• What you have to do: Count the lines of the rows below that contain the string "Black", with case counting, and reply with the number alone.

[Extracted records]

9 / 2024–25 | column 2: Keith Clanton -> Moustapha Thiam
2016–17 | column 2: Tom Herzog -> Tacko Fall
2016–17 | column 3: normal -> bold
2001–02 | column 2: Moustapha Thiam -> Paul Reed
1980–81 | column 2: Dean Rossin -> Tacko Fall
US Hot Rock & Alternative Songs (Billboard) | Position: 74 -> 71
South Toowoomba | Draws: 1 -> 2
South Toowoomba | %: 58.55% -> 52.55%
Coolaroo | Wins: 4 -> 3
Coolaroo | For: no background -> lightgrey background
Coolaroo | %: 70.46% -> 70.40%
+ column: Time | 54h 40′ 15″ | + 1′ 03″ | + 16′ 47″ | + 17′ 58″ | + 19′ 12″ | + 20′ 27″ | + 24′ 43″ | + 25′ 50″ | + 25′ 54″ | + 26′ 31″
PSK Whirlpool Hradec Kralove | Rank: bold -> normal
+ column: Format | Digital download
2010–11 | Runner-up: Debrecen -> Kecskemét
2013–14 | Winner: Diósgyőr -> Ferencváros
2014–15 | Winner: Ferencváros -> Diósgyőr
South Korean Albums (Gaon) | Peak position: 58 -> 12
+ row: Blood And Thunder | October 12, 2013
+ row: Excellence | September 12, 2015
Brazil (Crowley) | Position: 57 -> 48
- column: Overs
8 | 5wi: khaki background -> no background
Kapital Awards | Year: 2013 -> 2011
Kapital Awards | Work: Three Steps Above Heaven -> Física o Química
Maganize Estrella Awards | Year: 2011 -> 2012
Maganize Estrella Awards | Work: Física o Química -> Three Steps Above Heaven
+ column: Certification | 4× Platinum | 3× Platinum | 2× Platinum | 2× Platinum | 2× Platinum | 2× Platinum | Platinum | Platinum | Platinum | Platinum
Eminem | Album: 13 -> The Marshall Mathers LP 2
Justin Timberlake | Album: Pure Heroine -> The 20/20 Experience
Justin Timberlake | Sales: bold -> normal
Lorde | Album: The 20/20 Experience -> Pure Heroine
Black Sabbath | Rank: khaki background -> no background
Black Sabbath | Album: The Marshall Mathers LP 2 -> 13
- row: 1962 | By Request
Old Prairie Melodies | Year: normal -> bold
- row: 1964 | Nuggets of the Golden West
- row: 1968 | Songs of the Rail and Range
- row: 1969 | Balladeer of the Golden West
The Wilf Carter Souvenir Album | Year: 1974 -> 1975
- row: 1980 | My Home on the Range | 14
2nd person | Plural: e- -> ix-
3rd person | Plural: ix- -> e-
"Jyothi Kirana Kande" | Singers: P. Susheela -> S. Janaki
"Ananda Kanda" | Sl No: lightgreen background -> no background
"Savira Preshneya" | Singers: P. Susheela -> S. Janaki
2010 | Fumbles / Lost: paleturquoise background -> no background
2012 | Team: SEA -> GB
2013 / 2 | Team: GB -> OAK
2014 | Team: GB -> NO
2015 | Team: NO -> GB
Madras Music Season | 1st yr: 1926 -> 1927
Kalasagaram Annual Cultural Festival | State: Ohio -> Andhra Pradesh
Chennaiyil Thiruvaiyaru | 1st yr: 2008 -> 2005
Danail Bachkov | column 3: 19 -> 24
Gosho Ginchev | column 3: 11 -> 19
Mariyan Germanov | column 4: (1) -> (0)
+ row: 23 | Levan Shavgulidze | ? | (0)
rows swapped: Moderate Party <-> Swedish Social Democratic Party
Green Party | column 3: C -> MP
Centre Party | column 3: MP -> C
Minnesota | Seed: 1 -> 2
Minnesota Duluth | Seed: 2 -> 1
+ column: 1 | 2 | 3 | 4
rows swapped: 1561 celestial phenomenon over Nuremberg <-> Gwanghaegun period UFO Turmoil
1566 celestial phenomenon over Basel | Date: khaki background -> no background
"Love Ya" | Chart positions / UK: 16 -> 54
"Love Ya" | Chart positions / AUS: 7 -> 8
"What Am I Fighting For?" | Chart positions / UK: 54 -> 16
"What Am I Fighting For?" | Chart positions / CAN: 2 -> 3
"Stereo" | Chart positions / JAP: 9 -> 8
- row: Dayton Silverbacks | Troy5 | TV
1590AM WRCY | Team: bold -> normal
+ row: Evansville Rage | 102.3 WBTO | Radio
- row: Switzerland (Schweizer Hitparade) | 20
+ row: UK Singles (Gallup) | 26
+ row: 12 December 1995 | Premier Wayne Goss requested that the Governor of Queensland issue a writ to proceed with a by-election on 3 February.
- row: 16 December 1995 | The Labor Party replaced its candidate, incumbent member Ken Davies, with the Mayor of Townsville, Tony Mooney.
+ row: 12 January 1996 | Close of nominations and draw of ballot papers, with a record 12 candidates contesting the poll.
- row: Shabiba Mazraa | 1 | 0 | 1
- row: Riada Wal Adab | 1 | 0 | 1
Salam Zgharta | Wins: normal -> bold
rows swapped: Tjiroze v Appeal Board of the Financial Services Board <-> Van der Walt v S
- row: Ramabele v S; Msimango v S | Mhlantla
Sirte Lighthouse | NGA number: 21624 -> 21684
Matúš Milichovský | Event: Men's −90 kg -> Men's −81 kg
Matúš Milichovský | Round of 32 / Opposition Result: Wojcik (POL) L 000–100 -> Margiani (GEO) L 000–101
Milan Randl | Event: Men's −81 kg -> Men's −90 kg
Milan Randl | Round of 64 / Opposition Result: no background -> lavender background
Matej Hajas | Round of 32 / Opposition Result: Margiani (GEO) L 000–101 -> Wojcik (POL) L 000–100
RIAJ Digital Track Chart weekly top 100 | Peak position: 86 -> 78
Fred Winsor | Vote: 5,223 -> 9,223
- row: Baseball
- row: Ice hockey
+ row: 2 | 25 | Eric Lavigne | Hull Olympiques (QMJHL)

• Task output: 2